[Start of section]

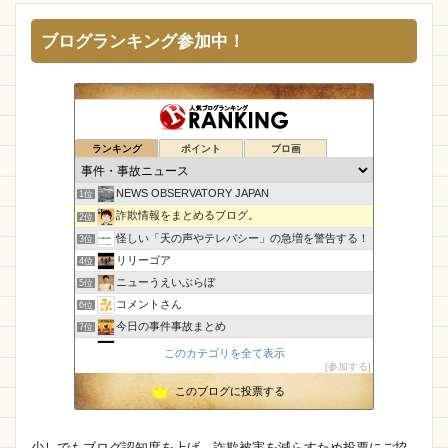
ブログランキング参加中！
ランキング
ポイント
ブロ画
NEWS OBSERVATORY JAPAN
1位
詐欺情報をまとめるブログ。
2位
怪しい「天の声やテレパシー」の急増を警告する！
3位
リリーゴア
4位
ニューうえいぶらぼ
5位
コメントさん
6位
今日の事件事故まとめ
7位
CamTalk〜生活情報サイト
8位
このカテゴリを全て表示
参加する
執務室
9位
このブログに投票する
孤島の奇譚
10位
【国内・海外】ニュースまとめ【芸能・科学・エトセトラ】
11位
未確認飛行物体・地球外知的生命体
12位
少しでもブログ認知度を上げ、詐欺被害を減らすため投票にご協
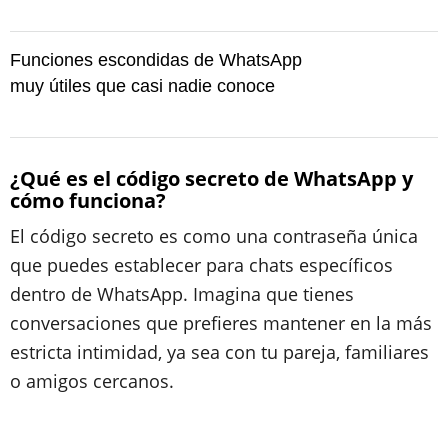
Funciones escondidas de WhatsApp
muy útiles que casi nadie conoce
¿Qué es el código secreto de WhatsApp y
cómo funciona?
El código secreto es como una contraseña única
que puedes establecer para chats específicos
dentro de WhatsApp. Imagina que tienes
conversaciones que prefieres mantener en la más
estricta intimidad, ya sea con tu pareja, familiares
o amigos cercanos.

[End of section]

◆ Exercise aim
Put every line of text read from the pictures into a JSON list of strings, one string per line, with blank lines omitted. Leave the pictures themselves out of the answer.

◆ Exercise result
[
  "ブログランキング参加中！",
  "ランキング",
  "ポイント",
  "ブロ画",
  "NEWS OBSERVATORY JAPAN",
  "1位",
  "詐欺情報をまとめるブログ。",
  "2位",
  "怪しい「天の声やテレパシー」の急増を警告する！",
  "3位",
  "リリーゴア",
  "4位",
  "ニューうえいぶらぼ",
  "5位",
  "コメントさん",
  "6位",
  "今日の事件事故まとめ",
  "7位",
  "CamTalk〜生活情報サイト",
  "8位",
  "このカテゴリを全て表示",
  "参加する",
  "執務室",
  "9位",
  "このブログに投票する",
  "孤島の奇譚",
  "10位",
  "【国内・海外】ニュースまとめ【芸能・科学・エトセトラ】",
  "11位",
  "未確認飛行物体・地球外知的生命体",
  "12位",
  "少しでもブログ認知度を上げ、詐欺被害を減らすため投票にご協",
  "Funciones escondidas de WhatsApp",
  "muy útiles que casi nadie conoce",
  "¿Qué es el código secreto de WhatsApp y",
  "cómo funciona?",
  "El código secreto es como una contraseña única",
  "que puedes establecer para chats específicos",
  "dentro de WhatsApp. Imagina que tienes",
  "conversaciones que prefieres mantener en la más",
  "estricta intimidad, ya sea con tu pareja, familiares",
  "o amigos cercanos."
]